Écouter Dominique Michel raconter sa vie est comme écouter l'histoire du Québec des dernières décennies. Elle se souvient d'avoir entendu Raymond Lévesque chanter Quand les hommes vivront d'amour à Paris pour la première fois, et bouleverser les artistes français présents. Elle parle de Moi et l'autre, évidemment, des Bye Bye, de ses débuts dans les cabarets avec Denise Filiatrault, avant la télévision. Elle se rappelle combien, quand elle était en France, elle s'ennuyait de l'odeur du sapin. Elle se remémore un voyage en Alaska à la pêche au saumon où les ours lui volaient ses prises, ainsi que ses premières campagnes de financement pour l'hôpital Sainte-Justine et la création de Leucan, avec Serge Savard, qui jouait alors avec le Canadien.

«On a vécu beaucoup de moments difficiles ensemble», raconte-t-elle. Des images de mains d'enfants potelées percées par un cathéter lui reviennent à l'esprit, de bambins en train de mourir de la maladie, à une époque où elle était encore trop souvent indomptable.

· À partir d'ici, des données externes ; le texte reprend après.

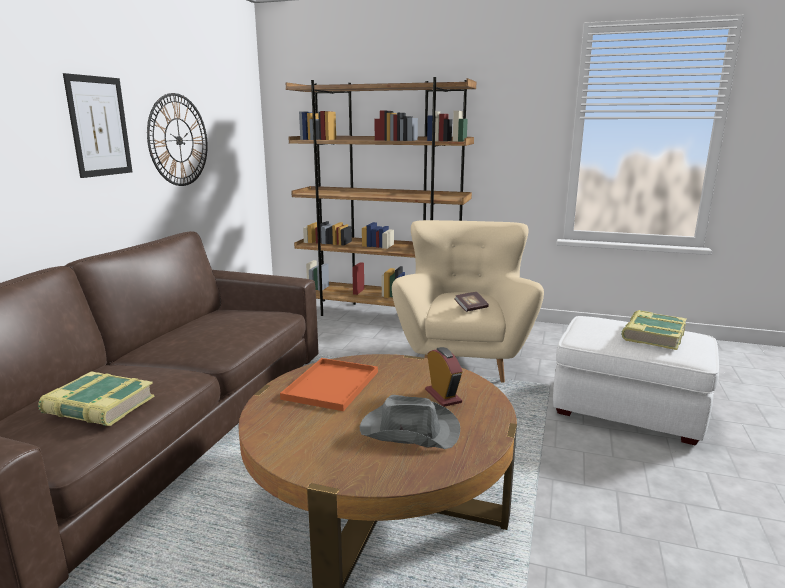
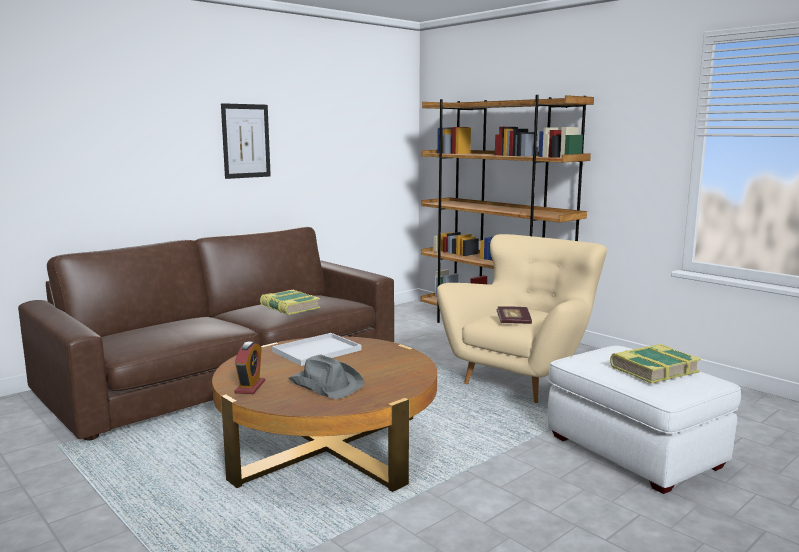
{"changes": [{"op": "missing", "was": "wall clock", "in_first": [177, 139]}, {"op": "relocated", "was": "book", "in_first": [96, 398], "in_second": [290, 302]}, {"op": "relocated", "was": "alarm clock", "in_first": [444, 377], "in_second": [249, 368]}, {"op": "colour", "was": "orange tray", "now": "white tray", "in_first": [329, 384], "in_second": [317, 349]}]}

Après une dizaine d'années, elle n'en pouvait plus. Mais sa propre maladie l'a replongée dans cet univers et convaincue qu'il fallait reprendre ce flambeau pour permettre à l'hôpital Maisonneuve-Rosemont de construire son centre intégré de cancérologie. La Fondation veut aller chercher 15 millions pour lancer le projet. Dodo encourage tout le monde à participer. «Donnez 5$, 10$, tout peut faire une différence!»

Elle ne lâchera pas tant que la tâche ne sera pas terminée. «Je veux voir la première pierre du centre, dit-elle. Et quand on va faire la première pelletée, je vais vraiment être heureuse.»

Biographie

> 82 ans

> Probablement la comédienne la plus drôle du Québec.

> Découverte par les Québécois dans les années 60 grâce à la série télévisée Moi et l'autre, écrite par Gilles Richer.

> A été l'âme des Bye Bye de Radio-Canada pendant des années.

> A aidé et conseillé plusieurs jeunes humoristes, dont Cathy Gauthier.

> N'a jamais eu d'enfant. Un amoureux? «À mon âge, c'est ben de l'ouvrage!»

> Adore la cafétéria de l'hôpital Maisonneuve-Rosemont. «Je te le dis que c'est vraiment bon!»

> Déteste les chicanes, adore voyager.

> A un conseil pour ceux qui trouvent que l'attente est trop longue à l'hôpital: «Apportez-vous un livre!»

> Pour rire, il faut regarder des DVD d'Ellen DeGeneres, à l'époque où elle montait sur scène, avant sa carrière télé, quand elle était «un peu persona non grata parce qu'elle est lesbienne».

> Pour rire encore, il faut regarder Modern Family, comédie télévisée américaine. «Ça, j'aime beaucoup ça.» Elle adore aussi l'humoriste américaine Tina Fey. «Mon Dieu qu'elle était bonne en Sarah Palin.»

> L'ensemble de l'oeuvre de Denys Arcand. «J'aime beaucoup son écriture. Je me considère privilégiée d'avoir eu la chance de jouer dans ses films.»